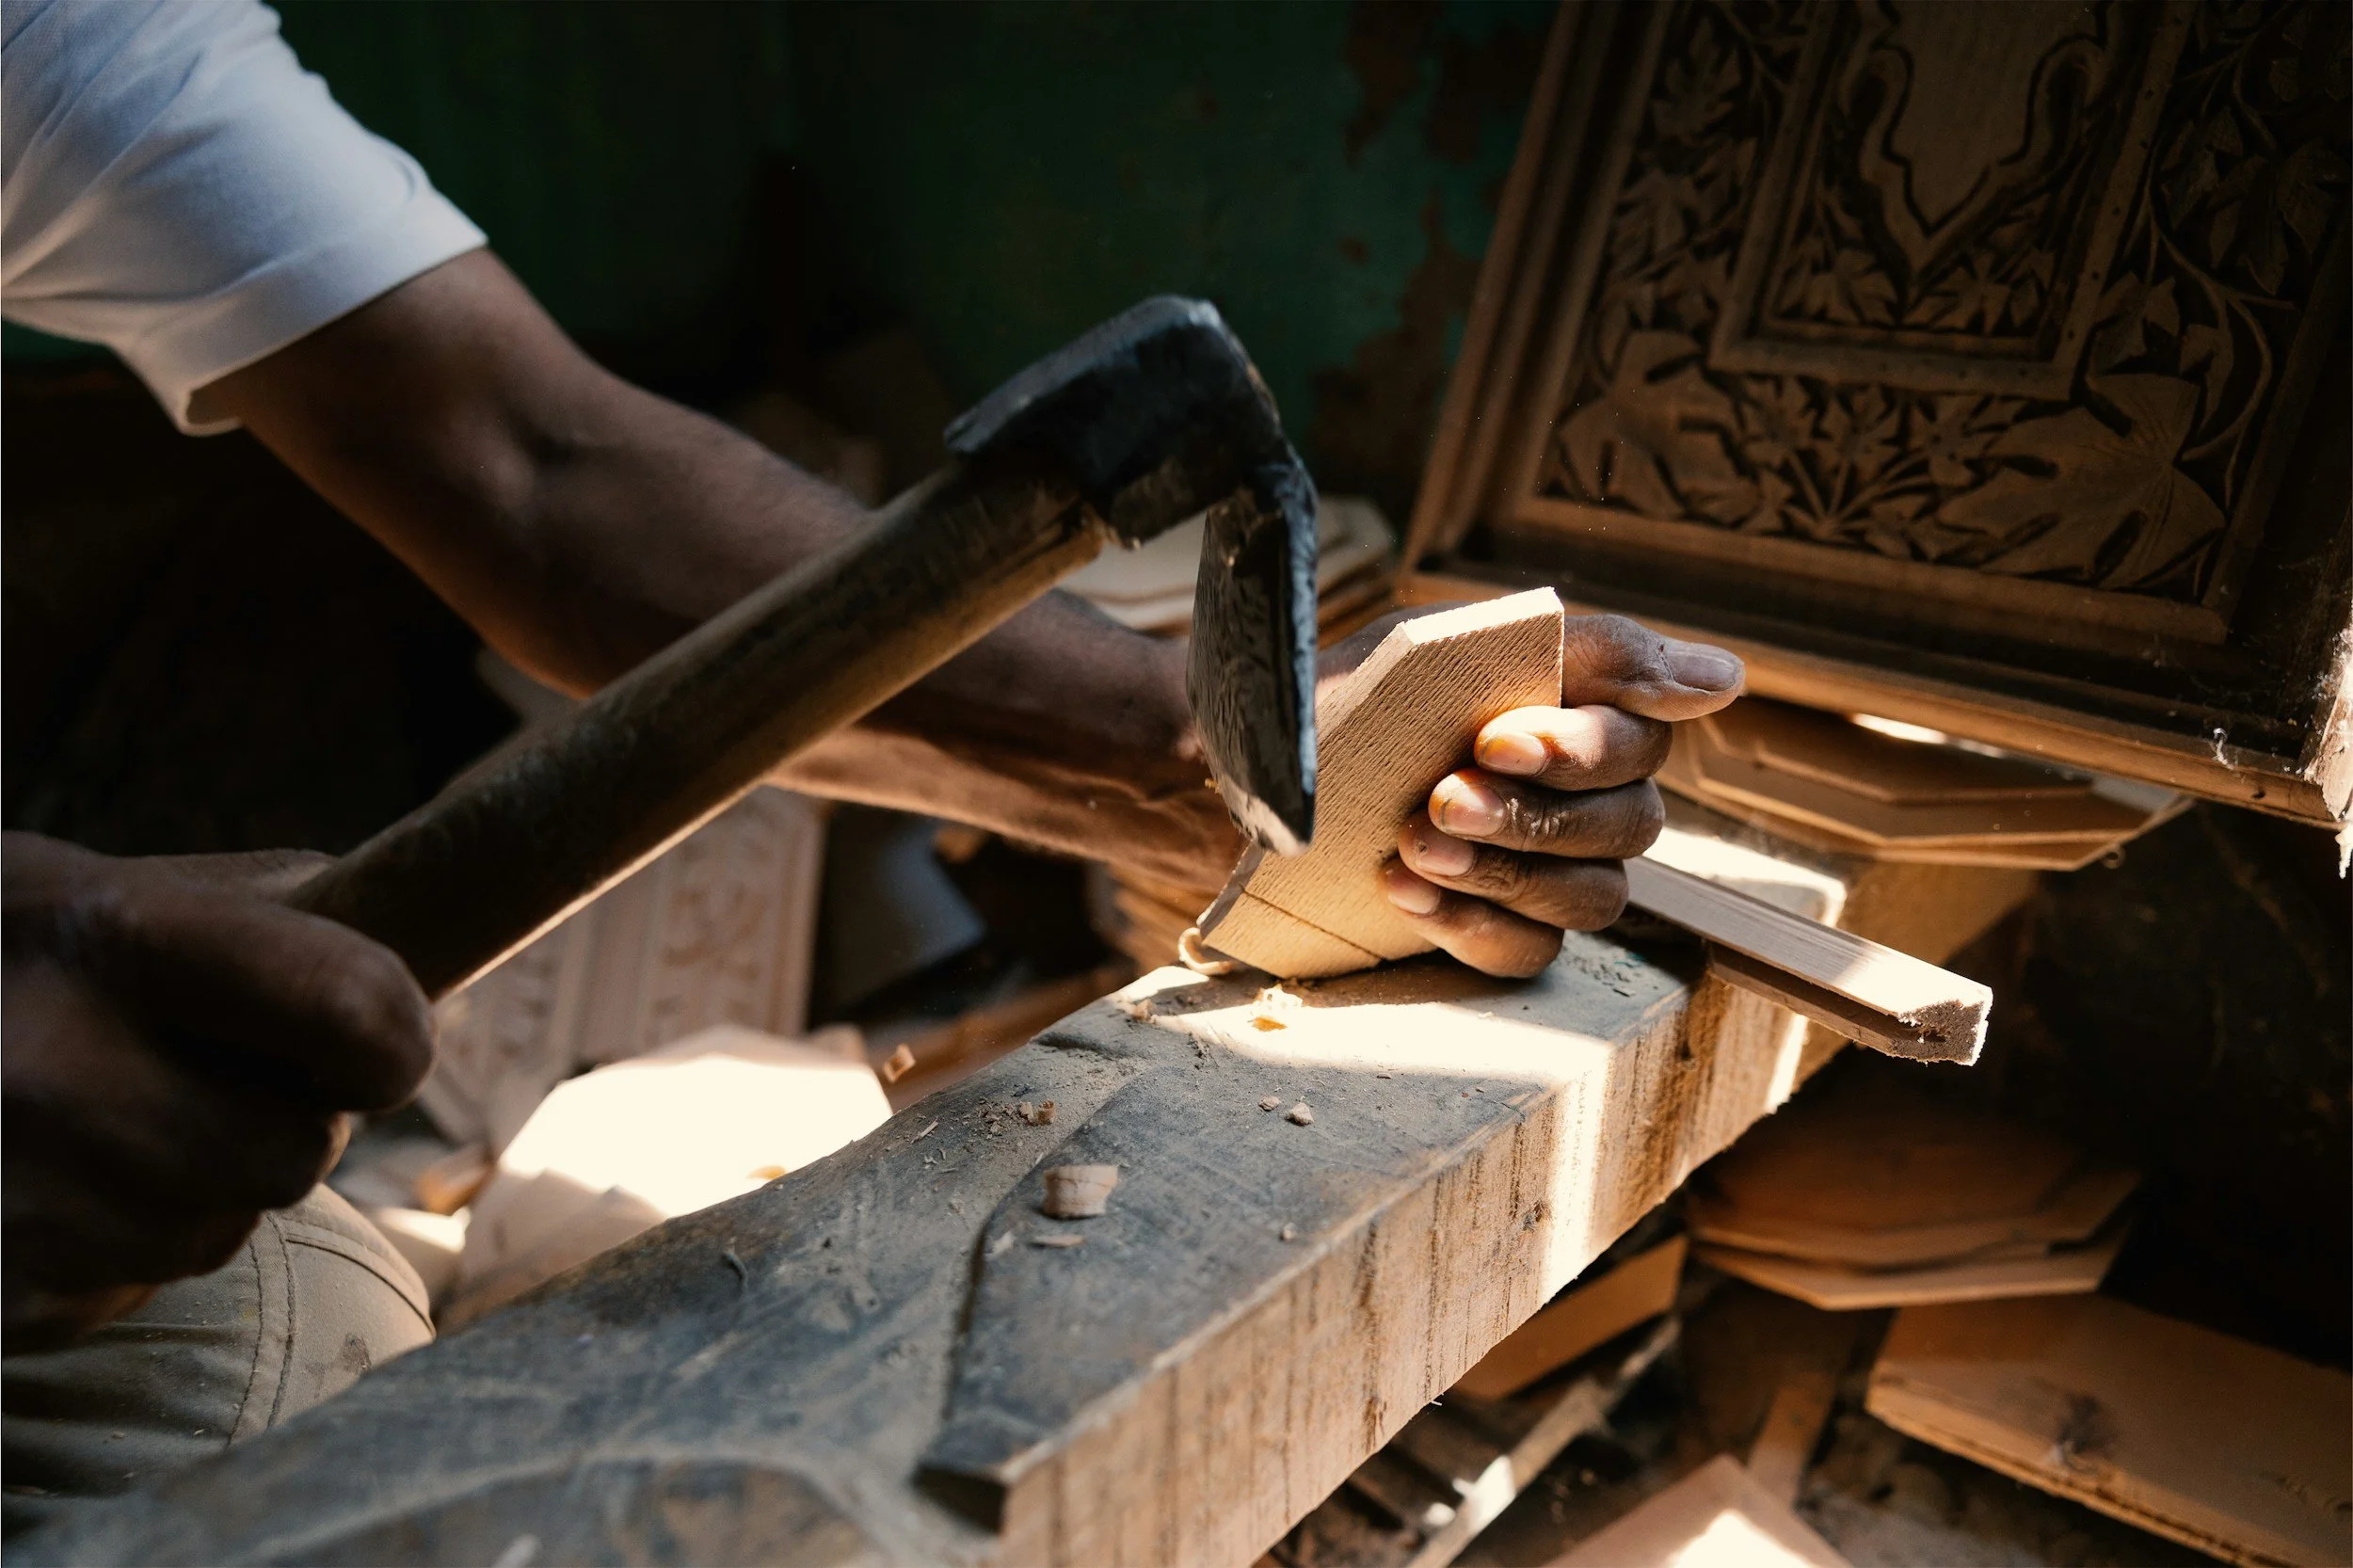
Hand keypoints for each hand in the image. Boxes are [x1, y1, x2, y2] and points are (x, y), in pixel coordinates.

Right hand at [2, 834, 433, 1350]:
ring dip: (194, 1189)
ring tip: (101, 1124)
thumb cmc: (16, 952)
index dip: (394, 1037)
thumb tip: (442, 961)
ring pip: (221, 1229)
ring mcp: (18, 1192)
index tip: (378, 1039)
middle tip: (194, 1079)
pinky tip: (46, 1182)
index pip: (354, 1010)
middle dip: (275, 1123)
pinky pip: (133, 1286)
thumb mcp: (120, 888)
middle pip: (298, 1150)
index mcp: (120, 937)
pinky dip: (111, 1245)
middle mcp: (59, 1067)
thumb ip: (278, 920)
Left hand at [1376, 613, 1743, 976]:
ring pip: (1595, 897)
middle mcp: (1585, 798)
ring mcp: (1551, 873)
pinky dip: (1472, 928)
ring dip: (1504, 874)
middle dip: (1533, 816)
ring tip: (1416, 848)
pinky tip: (1405, 895)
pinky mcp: (1503, 933)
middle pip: (1632, 825)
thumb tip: (1728, 680)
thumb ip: (1592, 650)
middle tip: (1441, 800)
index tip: (1493, 741)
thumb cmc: (1357, 700)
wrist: (1254, 778)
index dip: (1580, 749)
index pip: (1642, 740)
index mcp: (1580, 715)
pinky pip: (1533, 953)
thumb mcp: (1449, 644)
****
## Try it
Where in the entries above does the word "ring" appear? Copy each line that has it.

## Written reply
ring dip: (194, 1189)
ring tip: (101, 1124)
ring pip: (221, 1229)
ring mcp: (18, 1192)
ring pip: (1595, 897)
ring mcp: (1551, 873)
ring dip: (1504, 874)
ring tip: (1416, 848)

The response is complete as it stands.